Directions - Starting at the first entry below, repeat all the data word for word and drop the pictures.

Data for analysis -

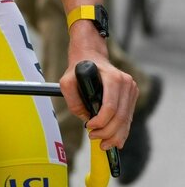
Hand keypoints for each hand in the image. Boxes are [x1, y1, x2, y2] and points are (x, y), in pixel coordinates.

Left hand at [60, 28, 137, 150]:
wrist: (91, 54)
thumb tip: (85, 118)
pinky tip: (115, 140)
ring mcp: (131, 89)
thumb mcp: (67, 80)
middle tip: (94, 139)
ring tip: (104, 144)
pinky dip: (121, 130)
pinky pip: (127, 117)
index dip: (101, 122)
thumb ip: (72, 100)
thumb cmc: (78, 67)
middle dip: (108, 132)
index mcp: (113, 78)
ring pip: (126, 119)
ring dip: (116, 135)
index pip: (110, 107)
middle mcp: (126, 83)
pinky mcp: (132, 95)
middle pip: (120, 116)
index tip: (89, 127)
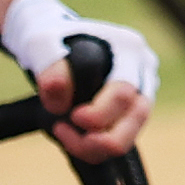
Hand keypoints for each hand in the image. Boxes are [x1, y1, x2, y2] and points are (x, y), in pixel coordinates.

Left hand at [0, 0, 159, 157]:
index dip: (99, 114)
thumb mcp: (41, 43)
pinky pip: (119, 137)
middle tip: (62, 132)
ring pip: (132, 133)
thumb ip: (50, 67)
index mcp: (129, 49)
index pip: (123, 92)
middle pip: (138, 116)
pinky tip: (69, 135)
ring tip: (61, 133)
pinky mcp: (130, 110)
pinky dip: (94, 146)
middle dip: (102, 138)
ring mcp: (142, 90)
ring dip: (96, 146)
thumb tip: (60, 104)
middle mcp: (143, 70)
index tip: (71, 117)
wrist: (52, 43)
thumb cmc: (50, 38)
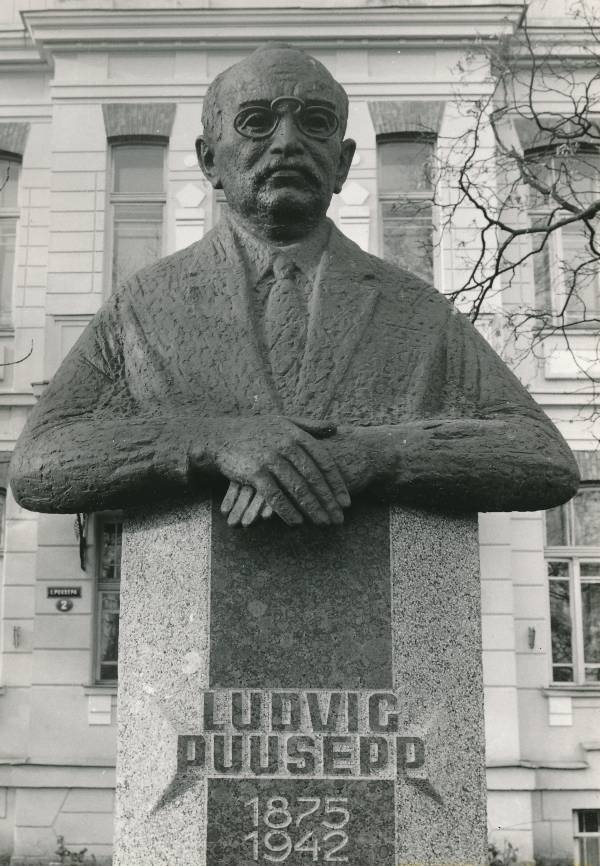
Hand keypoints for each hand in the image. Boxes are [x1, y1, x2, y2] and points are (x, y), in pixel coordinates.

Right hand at [201, 415, 350, 525]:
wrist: (221, 437)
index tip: (346, 502)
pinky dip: (287, 511)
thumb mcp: (283, 421)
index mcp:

Answer box -
Hand keypoints for each hand in the image. Boxes are [x1, y1, x2, y2] and points are (x, y), in pixel coordinates.

Left hand at [60, 28, 137, 150]:
wrist: (91, 54)
thumb tip: (85, 118)
pinky tip: (115, 140)
ring mcp: (131, 89)
thumb mcp: (67, 80)
middle tip: (94, 139)
ring tip: (104, 144)
pinky dip: (121, 130)
pinky pip: (127, 117)
index dip: (101, 122)
thumb ip: (72, 100)
thumb cmc: (78, 67)
middle dip: (108, 132)
index mcp: (113, 78)
ring pip: (126, 119)
ring dip: (116, 135)
index pip: (110, 107)
middle mcp: (126, 83)
pinky mcp: (132, 95)
middle pip: (120, 116)
index tip: (89, 127)
Hand keypoints for each hand in the image. Boxes are [x1, y1, x2, y2] and points are (x, y), in pixel coordinates.

Left hand at [0, 0, 159, 157]:
index dip: (99, 114)
thumb mcp: (41, 43)
pinky pip: (119, 137)
middle tip: (62, 132)
ring pip: (132, 133)
thumb ip: (50, 67)
index mcp: (129, 49)
index pip: (123, 92)
middle pip: (138, 116)
pinky tip: (69, 135)
ring tip: (61, 133)
pinky mcp: (130, 110)
pinky dip: (94, 146)
middle dip: (102, 138)
ring mcp: (142, 90)
ring dip: (96, 146)
thumb tip: (60, 104)
middle mcp: (143, 70)
index tip: (71, 117)
wrist: (52, 43)
thumb cmc: (50, 38)
Hand keypoints for each hand in the image. Boxes are [x1, y1, x2, y2] and points are (x, y), in pixel coordinates.

Right hand at [201, 415, 350, 525]:
wrist: (221, 437)
index tip: (346, 502)
pinky dip: (287, 511)
thumb mcp: (283, 421)
index mcp:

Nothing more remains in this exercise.